Curmudgeon's "Opening Times" Column - February 2001
Many of the most characterful and enjoyable beers are those of modest strength
I was dismayed to see recently that Stella Artois had been named as one of Britain's top three grocery brands. This is a beer that, at least in its British licence-brewed incarnation, is largely devoid of flavour and character, and best suited for necking from the bottle by undiscerning customers. But it's also, at 5.2% ABV, a pretty strong beer, and you must conclude that people are drinking so much of it not because they like the taste but because they want to get drunk as simply and painlessly as possible.
Compare it with Moorhouse's Black Cat, last year's Champion Beer of Britain, a highly distinctive beer full of flavour and character, which may only have a modest strength of 3.4% ABV, but in every other respect is immeasurably superior to British fake Stella. Which would you prefer to drink?
To be honest, if your main aim in drinking is simply to get drunk, then you've got a bit of a problem. A couple of strong beers are fine to give you an appetite for your lunch, and there's nothing to beat a soothing glass of Old Tom before retiring for the night. But if you're going to spend a session on pints, both your wallet and your liver would be much better off sticking to milds and ordinary bitters with a strength of 4% or less, and you don't need to sacrifice anything in terms of taste.

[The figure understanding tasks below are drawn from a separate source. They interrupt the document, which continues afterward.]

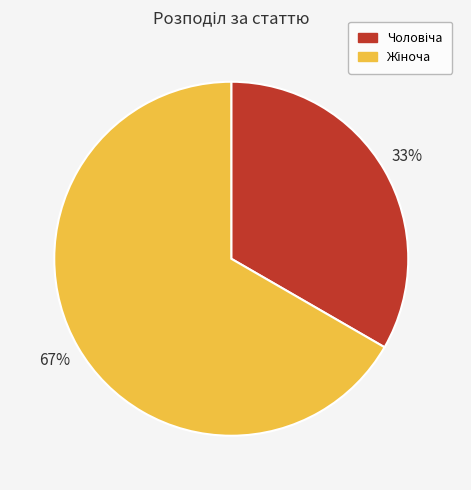

Is there a majority slice in this chart?

Yes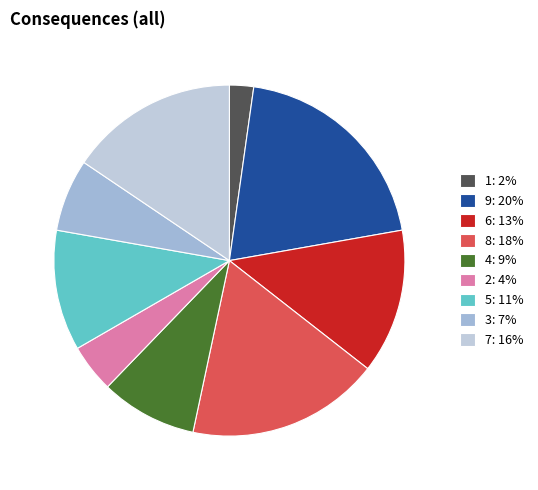

To the nearest percent, what is the difference between the 7 and 9 slice percentages?

4%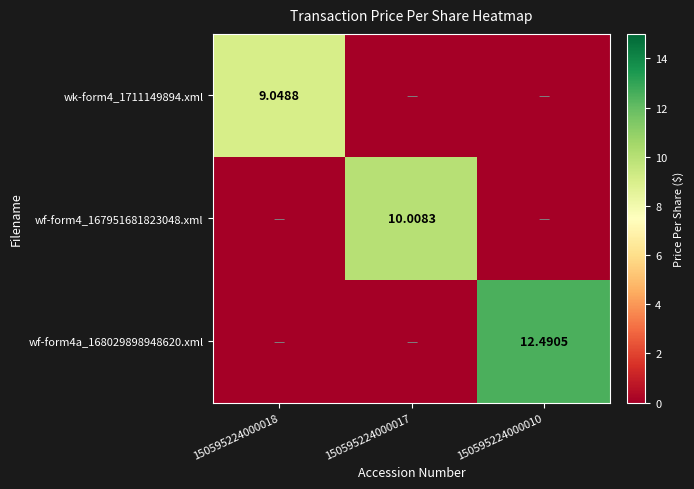

How many positive values does the wf-form4_167951681823048.xml series have?

1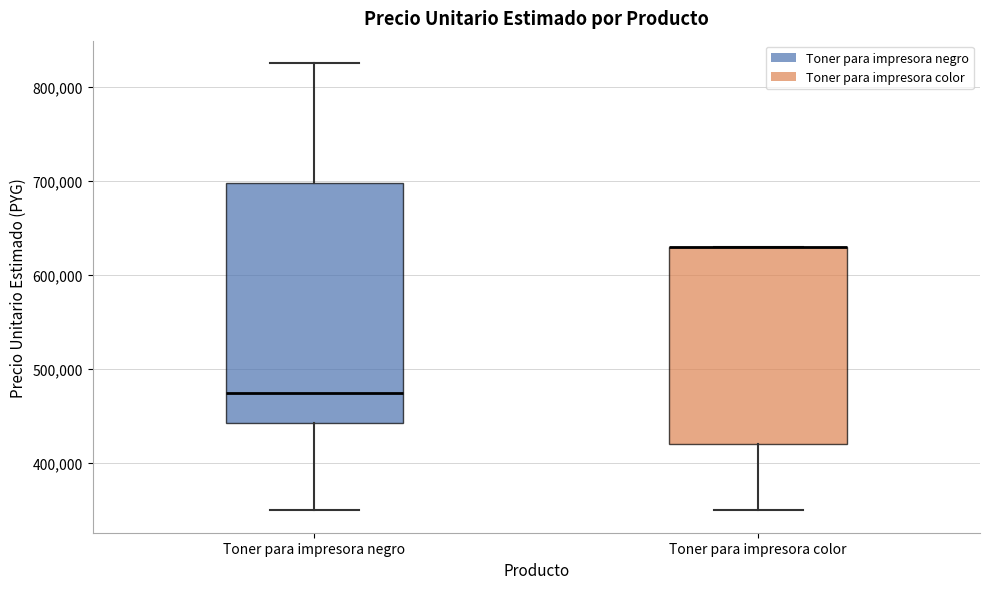

Reading left to right, read every box against the y-axis: the position of its median line, the range the box covers, and the ends of its whiskers. The values are not printed on the chart, so give them approximately, as read against the axis.

Toner para impresora negro: median 480000, box 440000 to 700000, whiskers 350000 to 830000
Toner para impresora color: median 630000 (drawn on the box's upper edge), box 420000 to 630000, whiskers 350000 to 630000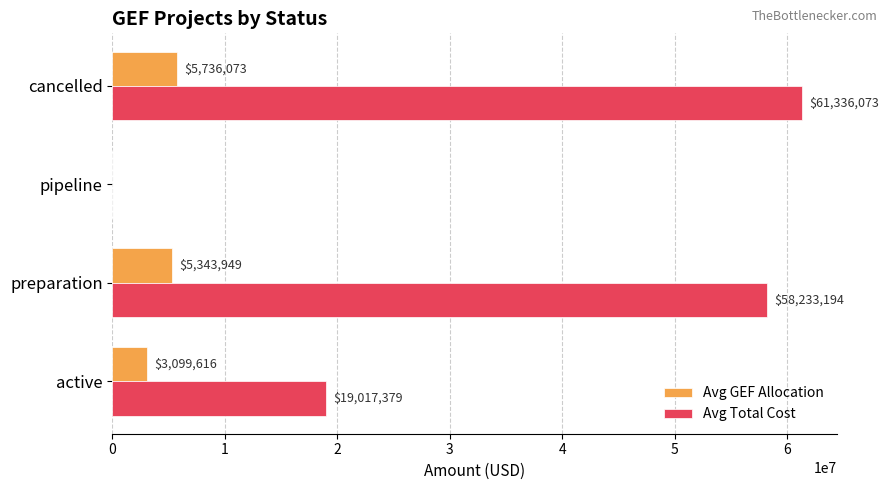

The value of Avg Total Cost at cancelled is 21922441. True or false?

False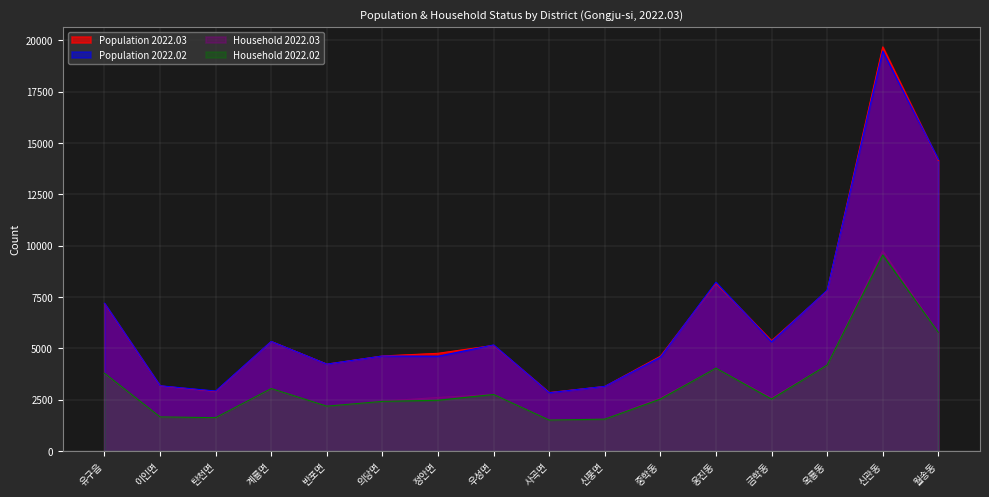

Which series has the widest spread of values?

Population 2022.03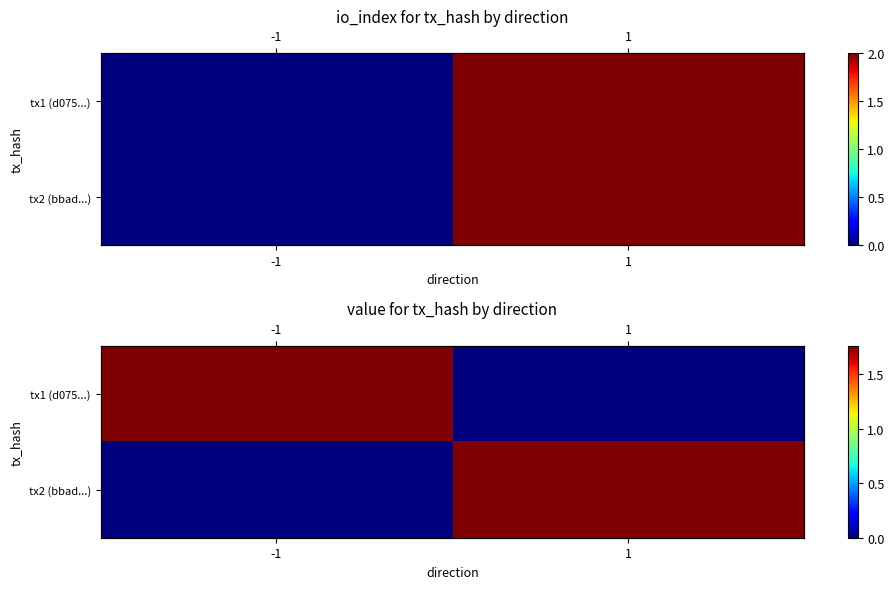

At 1, list the series in order from largest to smallest.

tx2 (bbad...), tx1 (d075...)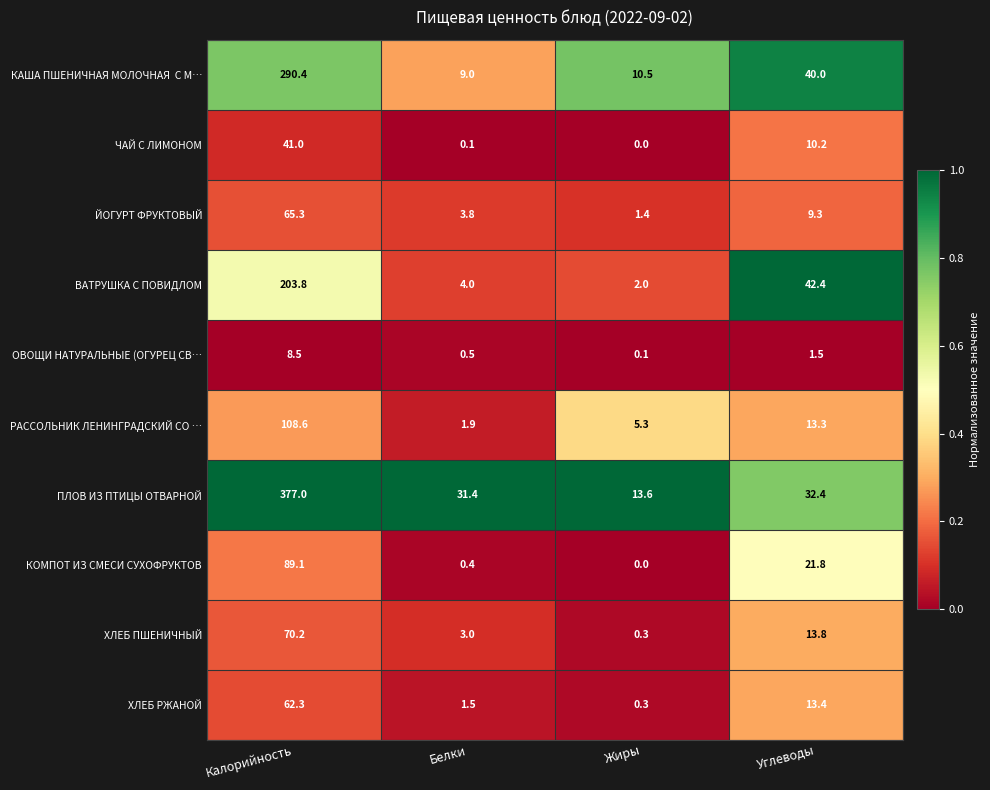

Rank the categories by ОВОЩИ НАТУРАЛЬНЫЕ (ОГУРЕЦ СВ… value from lowest to highest.

Жиры, Белки, Углеводы, Калорийность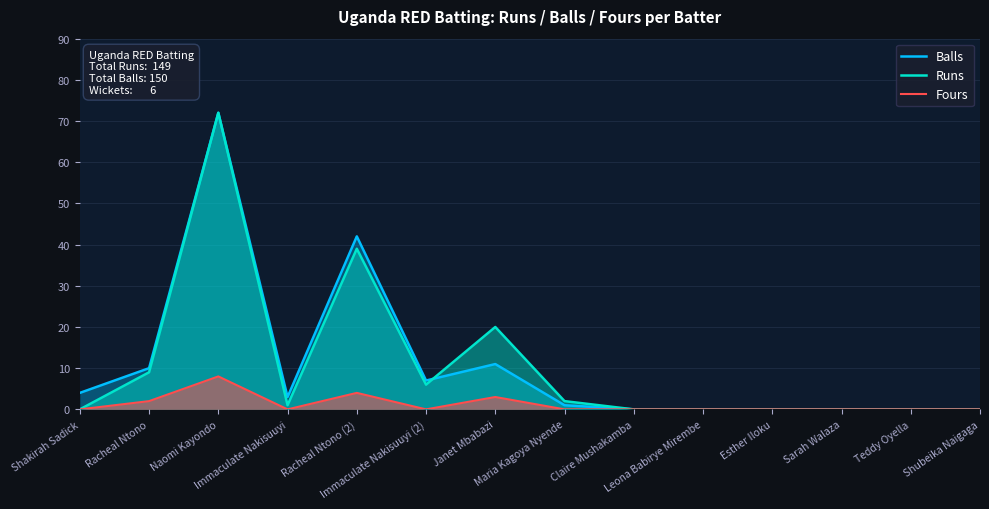

Reading left to right, what are all the values shown in this chart?

Balls: 4	10	72	3	42	7	11	1	0	0	0	0	0	0
Runs: 0	9	72	1	39	6	20	2	0	0	0	0	0	0
Fours: 0	2	8	0	4	0	3	0	0	0	0	0	0	0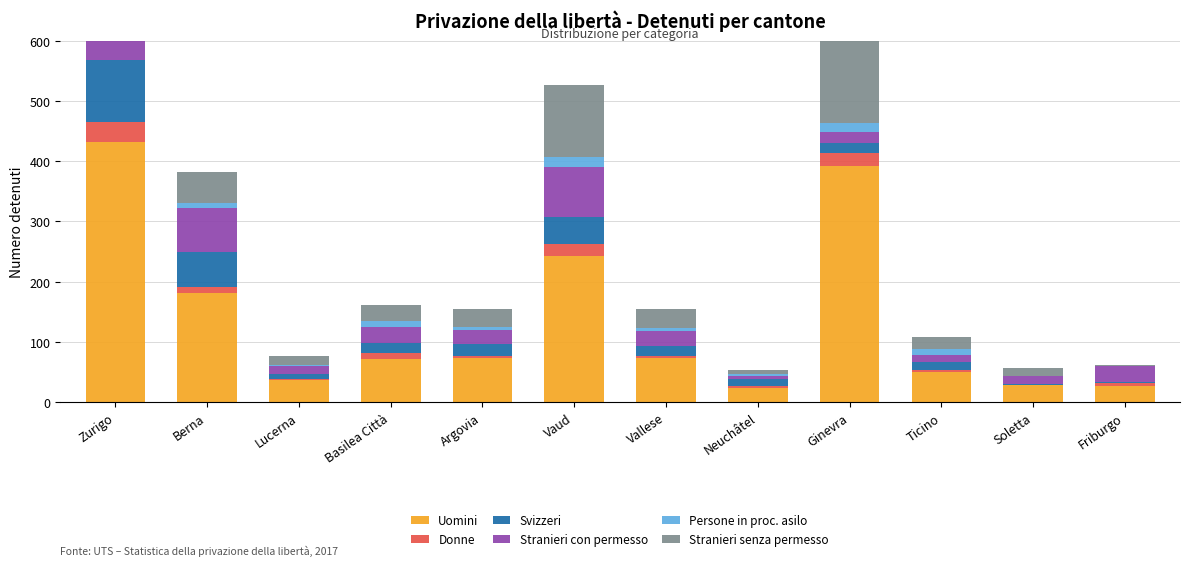

Between Ticino and Vaud, which is larger?

Vaud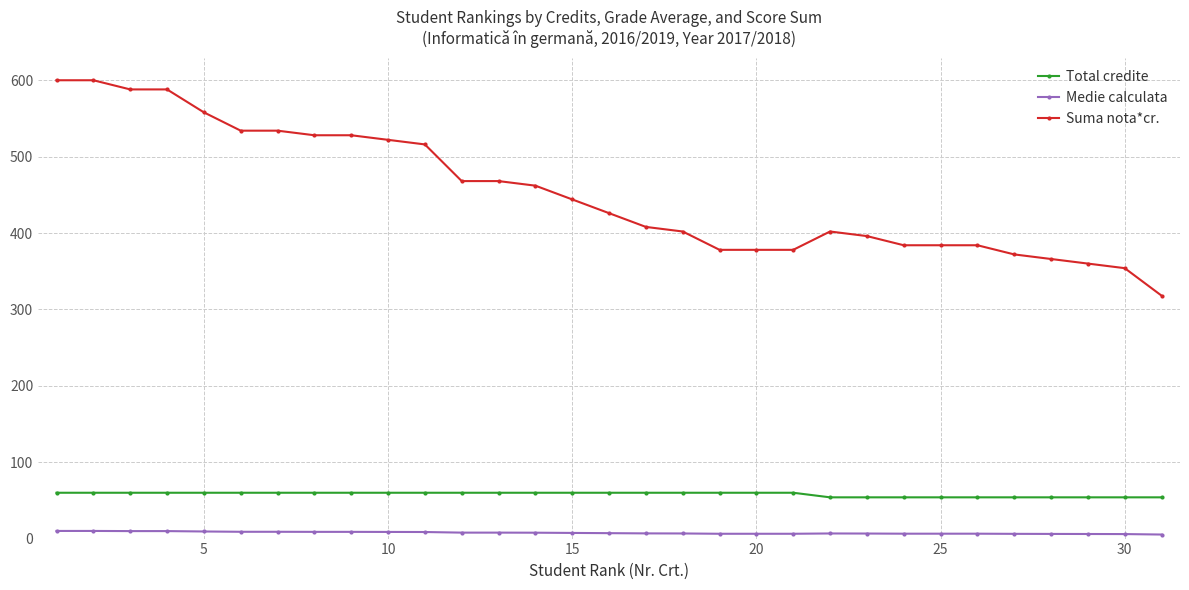

Which series has the widest spread of values?

Suma nota*cr.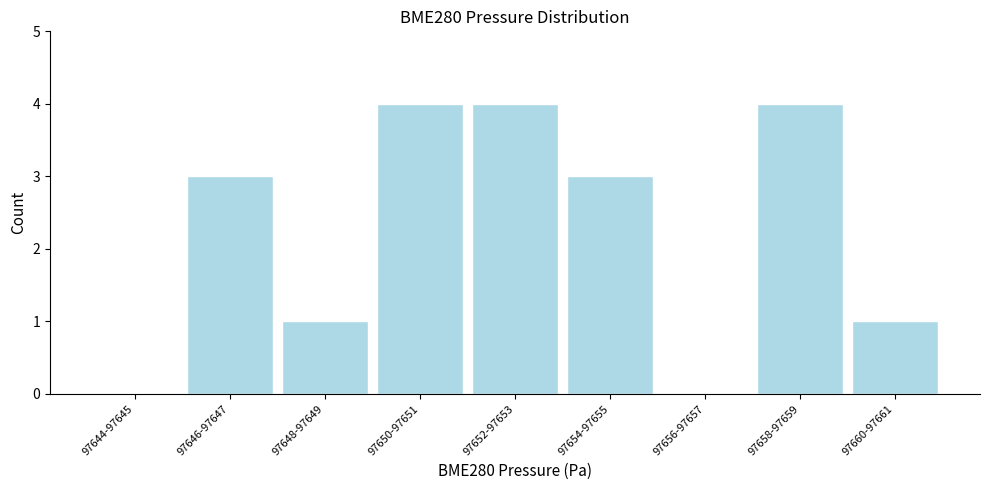

Reading right to left, list all the values displayed in this chart.

97660-97661=1	97658-97659=4	97656-97657=0	97654-97655=3	97652-97653=4	97650-97651=4	97648-97649=1	97646-97647=3	97644-97645=0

Some may dismiss beers of this strength as weak and watery, and that's certainly true of standard lagers and keg bitters. But the category includes some of Britain's most distinctive contributions to the brewer's art, from the rich maltiness of Bateman's Dark Mild through to the uncompromising hoppiness of Hartington Best Bitter, and locally nobody can accuse Holts', Hydes', Lees' or Robinson's everyday beers of being in the least bit lacking in taste and body. And it's not the case that they have no effect on you - merely that it's much more gentle, gradual and pleasant. It's also a pity that so many pubs that have the option of serving guest beers seem to ignore good beers of moderate gravity in favour of those with strengths of 4.5% or above.
A tribute to Auberon Waugh, champion of country pubs and scourge of the politically correct
I was saddened last month by the news that Auberon Waugh, one of the great curmudgeons of our time, had died, aged 61, at his home at Combe Florey, Somerset. Despite losing a lung during National Service in the 1950s, he always believed in living life to the full, and enjoyed a prolific career as a journalist and commentator, working for a number of national newspapers and magazines. In recent years he was best known for his "Way of the World" column in the "Daily Telegraph". His greatest moment of fame came in the general election of 1979 when he stood against former Liberal leader Jeremy Thorpe as the candidate of the Dog Lovers' Party.
Like any true curmudgeon he had a variety of strongly-held views that would not fit into a convenient pigeonhole. But he was always a staunch opponent of the efforts of the politically correct to ban anything that people actually enjoy doing. In particular he was a great champion of country pubs and had the courage to speak out against the efforts of the police to close them down through over-zealous enforcement of the drink-drive laws.